**Document text**
------------------------------------------------

After this, we can make calls and handle incoming data from those calls using our client.
I have only shown two rpc methods here, for complete implementation you can visit the github repository here
Note: When working with gRPC in JavaScript, it’s important to note that the usage of getters and setters may differ between static code generation and dynamic code generation methods. In static code generation, where the protocol buffers are pre-compiled into static JavaScript files, you can use explicit getter and setter methods to access and modify the message fields. However, in dynamic code generation, where the protocol buffers are dynamically loaded at runtime, the gRPC call object’s methods are typically used to send and receive messages, and explicit getter and setter methods may not be available. In the example provided, we showcase the usage of getters and setter methods in the static generation method (using pre-compiled JavaScript files) but not in the dynamic generation method (using grpc.loadPackageDefinition() ).

------------------------------------------------

**Data supplied**
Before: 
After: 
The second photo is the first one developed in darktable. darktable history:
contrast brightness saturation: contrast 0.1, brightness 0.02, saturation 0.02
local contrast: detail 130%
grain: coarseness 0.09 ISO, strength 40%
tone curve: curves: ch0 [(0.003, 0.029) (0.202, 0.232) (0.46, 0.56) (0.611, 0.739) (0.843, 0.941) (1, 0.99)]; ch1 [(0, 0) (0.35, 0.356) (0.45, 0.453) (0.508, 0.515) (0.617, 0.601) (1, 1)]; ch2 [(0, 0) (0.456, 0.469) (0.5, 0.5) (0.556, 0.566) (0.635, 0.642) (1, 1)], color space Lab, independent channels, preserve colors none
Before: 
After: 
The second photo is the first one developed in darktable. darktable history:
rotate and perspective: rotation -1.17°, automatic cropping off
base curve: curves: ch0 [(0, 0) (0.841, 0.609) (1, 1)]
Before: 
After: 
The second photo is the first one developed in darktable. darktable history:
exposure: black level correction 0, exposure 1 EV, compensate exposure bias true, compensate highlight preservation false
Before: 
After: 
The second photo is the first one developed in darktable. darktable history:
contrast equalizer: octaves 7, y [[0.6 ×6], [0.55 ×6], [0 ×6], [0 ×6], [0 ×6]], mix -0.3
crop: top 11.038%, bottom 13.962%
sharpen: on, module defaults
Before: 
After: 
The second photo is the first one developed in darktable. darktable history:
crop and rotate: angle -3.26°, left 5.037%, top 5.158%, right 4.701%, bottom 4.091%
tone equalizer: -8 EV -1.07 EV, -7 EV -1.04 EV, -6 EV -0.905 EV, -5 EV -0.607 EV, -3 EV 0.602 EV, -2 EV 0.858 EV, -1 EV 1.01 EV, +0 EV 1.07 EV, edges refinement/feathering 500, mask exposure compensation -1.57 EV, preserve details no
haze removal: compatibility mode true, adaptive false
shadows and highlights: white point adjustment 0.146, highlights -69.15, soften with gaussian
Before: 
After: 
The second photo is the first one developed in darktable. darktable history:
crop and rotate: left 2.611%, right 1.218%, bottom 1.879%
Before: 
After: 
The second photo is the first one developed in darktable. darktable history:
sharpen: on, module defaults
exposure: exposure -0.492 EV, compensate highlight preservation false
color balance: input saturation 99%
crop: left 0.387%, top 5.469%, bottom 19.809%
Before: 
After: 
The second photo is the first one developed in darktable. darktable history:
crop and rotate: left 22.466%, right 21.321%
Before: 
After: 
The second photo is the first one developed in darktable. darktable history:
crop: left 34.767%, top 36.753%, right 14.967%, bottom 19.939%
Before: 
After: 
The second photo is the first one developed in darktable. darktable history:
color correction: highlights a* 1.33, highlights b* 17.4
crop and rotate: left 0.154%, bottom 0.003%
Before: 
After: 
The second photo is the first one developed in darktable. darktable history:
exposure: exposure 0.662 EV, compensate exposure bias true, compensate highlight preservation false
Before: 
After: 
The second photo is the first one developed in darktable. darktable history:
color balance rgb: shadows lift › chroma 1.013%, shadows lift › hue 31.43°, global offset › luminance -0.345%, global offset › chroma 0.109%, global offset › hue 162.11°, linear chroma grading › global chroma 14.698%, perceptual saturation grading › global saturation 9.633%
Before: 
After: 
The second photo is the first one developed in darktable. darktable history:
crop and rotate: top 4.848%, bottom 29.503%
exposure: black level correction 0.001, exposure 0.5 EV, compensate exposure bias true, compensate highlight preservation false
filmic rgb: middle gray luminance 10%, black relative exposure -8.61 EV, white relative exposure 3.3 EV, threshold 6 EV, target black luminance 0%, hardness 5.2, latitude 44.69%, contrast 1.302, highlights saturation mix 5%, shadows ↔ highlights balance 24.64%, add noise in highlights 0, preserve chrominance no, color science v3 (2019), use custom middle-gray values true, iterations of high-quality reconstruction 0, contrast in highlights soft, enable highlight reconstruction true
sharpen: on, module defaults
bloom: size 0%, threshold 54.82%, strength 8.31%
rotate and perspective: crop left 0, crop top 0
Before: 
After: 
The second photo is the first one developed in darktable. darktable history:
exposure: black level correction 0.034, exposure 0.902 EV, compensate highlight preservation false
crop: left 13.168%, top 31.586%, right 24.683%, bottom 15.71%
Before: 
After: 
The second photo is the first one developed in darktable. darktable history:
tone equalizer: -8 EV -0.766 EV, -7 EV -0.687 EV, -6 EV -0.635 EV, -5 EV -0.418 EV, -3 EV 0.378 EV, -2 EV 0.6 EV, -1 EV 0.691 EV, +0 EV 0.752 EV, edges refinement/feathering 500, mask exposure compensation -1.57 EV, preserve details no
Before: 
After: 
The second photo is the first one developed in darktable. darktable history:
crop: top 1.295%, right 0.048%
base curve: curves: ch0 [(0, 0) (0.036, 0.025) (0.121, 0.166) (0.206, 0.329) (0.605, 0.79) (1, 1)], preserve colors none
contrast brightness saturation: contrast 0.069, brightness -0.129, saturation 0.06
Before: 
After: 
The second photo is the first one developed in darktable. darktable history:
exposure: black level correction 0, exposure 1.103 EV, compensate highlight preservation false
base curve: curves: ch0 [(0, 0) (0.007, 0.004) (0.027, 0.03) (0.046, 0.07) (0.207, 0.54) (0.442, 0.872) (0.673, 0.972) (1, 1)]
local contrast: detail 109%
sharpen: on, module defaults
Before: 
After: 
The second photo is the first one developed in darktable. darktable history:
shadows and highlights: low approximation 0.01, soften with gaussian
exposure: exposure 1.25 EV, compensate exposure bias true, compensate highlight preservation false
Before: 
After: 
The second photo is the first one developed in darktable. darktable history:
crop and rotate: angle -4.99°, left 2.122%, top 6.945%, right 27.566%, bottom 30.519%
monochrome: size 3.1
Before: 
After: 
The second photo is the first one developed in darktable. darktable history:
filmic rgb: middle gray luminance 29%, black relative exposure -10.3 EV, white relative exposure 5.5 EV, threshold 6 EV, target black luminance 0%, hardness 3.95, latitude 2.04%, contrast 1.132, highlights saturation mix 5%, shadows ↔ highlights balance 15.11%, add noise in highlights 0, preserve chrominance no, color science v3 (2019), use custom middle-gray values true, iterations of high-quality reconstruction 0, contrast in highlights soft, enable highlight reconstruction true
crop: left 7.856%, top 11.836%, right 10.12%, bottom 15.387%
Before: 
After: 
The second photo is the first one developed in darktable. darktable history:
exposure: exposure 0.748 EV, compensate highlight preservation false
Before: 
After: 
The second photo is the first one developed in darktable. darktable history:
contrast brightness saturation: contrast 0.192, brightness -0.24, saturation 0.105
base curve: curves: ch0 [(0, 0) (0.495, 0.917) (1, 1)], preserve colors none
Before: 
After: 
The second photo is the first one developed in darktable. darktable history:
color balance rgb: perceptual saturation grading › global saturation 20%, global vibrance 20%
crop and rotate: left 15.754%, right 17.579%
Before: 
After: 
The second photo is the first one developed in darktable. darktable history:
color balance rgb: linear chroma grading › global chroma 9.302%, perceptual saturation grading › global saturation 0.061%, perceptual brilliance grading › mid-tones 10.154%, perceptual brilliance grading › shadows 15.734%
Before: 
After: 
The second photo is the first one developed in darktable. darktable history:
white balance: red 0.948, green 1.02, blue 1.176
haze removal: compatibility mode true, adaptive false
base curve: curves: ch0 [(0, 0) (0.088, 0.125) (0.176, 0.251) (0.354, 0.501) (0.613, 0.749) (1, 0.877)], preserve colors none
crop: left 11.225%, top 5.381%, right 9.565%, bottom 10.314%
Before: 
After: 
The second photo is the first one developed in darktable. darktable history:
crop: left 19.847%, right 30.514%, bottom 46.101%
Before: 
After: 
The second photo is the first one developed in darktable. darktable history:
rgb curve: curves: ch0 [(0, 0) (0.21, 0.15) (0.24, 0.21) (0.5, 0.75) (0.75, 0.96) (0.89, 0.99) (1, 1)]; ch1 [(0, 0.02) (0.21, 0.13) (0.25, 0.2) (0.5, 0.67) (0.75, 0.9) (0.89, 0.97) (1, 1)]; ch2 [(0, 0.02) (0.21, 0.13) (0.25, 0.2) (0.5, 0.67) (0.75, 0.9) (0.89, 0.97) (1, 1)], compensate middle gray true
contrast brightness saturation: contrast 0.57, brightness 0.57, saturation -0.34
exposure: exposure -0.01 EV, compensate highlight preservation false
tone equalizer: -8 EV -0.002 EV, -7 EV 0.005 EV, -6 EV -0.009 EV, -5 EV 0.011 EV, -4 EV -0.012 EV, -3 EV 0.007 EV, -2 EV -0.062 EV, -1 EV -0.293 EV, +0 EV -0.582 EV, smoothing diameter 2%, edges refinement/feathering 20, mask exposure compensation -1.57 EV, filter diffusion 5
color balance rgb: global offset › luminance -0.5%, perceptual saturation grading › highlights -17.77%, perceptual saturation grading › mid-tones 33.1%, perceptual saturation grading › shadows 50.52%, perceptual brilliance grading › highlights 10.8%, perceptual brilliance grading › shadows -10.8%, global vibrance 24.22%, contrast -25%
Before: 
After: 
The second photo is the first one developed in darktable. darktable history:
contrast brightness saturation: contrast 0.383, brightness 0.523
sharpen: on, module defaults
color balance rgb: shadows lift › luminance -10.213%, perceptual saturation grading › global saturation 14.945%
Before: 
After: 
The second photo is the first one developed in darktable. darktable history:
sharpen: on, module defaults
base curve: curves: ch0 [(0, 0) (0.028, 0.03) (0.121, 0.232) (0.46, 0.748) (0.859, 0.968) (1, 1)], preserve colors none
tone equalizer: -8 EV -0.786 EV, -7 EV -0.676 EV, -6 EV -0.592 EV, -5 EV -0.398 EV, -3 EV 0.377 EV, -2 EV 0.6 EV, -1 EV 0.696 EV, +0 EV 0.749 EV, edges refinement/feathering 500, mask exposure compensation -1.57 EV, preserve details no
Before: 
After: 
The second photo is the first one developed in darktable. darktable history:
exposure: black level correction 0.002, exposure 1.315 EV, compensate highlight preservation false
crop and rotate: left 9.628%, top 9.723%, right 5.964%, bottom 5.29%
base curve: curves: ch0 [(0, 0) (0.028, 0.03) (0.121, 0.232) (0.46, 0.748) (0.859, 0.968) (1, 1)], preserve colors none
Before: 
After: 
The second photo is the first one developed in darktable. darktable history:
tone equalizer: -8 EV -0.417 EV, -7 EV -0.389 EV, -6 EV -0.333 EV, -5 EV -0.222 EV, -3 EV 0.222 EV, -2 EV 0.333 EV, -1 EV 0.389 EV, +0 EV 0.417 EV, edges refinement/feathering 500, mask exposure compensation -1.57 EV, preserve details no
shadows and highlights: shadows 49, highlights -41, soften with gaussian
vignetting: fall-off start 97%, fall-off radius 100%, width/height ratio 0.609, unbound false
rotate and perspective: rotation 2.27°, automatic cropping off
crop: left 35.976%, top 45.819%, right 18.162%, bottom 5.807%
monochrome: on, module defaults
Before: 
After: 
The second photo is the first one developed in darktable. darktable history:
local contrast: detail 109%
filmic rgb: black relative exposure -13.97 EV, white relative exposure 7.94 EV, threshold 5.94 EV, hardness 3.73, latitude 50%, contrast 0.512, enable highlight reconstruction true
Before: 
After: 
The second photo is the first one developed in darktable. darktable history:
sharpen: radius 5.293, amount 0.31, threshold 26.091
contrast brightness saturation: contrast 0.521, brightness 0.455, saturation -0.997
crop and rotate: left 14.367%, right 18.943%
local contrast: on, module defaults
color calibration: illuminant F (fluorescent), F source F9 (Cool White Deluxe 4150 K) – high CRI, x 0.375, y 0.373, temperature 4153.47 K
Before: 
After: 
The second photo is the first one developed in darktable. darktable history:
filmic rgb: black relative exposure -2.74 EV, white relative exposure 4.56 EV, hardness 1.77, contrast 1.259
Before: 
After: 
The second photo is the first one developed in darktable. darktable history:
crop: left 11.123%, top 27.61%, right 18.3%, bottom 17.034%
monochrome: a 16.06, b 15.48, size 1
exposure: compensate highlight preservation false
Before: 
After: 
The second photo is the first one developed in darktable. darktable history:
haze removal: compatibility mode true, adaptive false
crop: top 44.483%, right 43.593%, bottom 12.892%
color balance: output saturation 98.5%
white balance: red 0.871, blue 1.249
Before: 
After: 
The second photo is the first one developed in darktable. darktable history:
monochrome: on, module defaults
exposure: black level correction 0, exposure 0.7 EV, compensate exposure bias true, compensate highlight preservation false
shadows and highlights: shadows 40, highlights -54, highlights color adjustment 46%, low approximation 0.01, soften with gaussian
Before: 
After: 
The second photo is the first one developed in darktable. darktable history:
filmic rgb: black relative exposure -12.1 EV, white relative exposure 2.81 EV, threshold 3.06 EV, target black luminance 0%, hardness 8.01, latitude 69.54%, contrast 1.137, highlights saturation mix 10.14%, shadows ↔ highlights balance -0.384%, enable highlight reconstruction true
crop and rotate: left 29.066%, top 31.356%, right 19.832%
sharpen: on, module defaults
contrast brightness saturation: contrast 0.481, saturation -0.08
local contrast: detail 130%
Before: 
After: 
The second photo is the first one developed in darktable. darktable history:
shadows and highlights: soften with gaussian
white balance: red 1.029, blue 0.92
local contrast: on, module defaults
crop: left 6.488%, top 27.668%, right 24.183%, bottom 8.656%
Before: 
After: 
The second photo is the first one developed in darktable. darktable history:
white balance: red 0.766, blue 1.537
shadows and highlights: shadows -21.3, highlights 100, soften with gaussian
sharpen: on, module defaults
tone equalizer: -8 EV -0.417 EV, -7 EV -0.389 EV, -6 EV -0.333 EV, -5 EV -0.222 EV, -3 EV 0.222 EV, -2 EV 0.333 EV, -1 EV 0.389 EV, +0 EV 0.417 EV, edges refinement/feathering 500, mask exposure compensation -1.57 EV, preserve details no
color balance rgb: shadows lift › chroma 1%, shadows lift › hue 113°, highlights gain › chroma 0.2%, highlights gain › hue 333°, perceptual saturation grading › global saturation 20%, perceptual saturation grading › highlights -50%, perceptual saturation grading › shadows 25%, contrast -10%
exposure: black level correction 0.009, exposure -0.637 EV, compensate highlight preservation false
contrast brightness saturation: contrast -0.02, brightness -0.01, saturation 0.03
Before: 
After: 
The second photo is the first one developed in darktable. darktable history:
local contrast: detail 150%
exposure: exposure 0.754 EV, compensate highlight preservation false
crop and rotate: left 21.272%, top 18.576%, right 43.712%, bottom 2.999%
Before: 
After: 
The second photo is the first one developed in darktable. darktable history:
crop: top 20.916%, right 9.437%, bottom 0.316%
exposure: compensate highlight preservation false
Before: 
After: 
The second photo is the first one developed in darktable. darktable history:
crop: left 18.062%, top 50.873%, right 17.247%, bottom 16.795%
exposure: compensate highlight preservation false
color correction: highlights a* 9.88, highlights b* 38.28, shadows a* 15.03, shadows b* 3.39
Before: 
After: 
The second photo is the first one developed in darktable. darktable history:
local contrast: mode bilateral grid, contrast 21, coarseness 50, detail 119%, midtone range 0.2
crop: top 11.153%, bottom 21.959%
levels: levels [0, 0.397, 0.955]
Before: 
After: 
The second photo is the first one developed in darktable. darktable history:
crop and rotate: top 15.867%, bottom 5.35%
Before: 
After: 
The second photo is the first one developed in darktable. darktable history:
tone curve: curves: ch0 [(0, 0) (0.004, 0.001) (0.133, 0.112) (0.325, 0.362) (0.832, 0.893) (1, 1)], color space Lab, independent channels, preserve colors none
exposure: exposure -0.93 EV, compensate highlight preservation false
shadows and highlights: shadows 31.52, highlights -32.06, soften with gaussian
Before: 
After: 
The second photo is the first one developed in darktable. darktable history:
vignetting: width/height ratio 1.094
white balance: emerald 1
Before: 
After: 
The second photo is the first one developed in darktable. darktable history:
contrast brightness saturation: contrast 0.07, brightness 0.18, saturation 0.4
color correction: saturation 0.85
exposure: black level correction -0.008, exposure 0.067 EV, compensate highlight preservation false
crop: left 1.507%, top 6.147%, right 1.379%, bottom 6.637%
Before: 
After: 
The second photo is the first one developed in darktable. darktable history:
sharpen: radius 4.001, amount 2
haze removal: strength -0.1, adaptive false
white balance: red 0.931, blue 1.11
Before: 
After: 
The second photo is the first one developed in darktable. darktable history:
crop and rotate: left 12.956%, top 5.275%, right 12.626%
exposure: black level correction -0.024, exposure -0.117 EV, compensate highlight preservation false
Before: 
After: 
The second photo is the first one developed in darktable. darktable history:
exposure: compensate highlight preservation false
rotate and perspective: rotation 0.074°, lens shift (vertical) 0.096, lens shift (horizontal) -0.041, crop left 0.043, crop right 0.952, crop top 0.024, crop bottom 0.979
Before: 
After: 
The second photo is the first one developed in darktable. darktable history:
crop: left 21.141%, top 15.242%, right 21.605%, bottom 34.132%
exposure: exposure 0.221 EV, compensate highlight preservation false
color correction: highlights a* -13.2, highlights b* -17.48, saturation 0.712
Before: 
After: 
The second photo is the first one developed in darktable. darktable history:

------------------------------------------------

**Actions to take**
a – Answer these questions from the gRPC passage, one per line:
(i) How many rpc methods does the writer show?
(ii) In static code generation, what are the protocol buffers pre-compiled into?
(iii) Which call does the example use for the dynamic generation method?
b – Decide whether each statement agrees with the gRPC passage. Answer yes or no, and quote the words that settle it.
(i) The complete implementation can be found in a GitHub repository.
(ii) Explicit getter and setter methods are always available in dynamic code generation.
(iii) The example shows getters and setters being used in the dynamic generation method.
c – Pick up the gRPC passage after its final sentence and continue it.

**In response**
a –
(i) Two.
(ii) Static JavaScript files.
(iii) grpc.loadPackageDefinition()

b –
(i) Yes: "for complete implementation you can visit the github repository here"
(ii) No: "explicit getter and setter methods may not be available"
(iii) No: "but not in the dynamic generation method (using grpc.loadPackageDefinition() )"

c –
This is because the call object provided by the gRPC library acts as the context for the ongoing call and provides methods to interact with the client, without implementing actual JavaScript getter and setter syntax.
Conclusion
In conclusion, gRPC is a powerful and efficient remote procedure call (RPC) framework that allows seamless communication between microservices in distributed systems. In this article, we explored how to work with gRPC in Node.js, covering two different approaches — static generation and dynamic generation. By following the examples and guidelines provided in this article, you can now get started with gRPC in Node.js and leverage its benefits. Whether you choose static generation or dynamic generation, it’s important to understand the trade-offs and choose the approach that best fits your project requirements.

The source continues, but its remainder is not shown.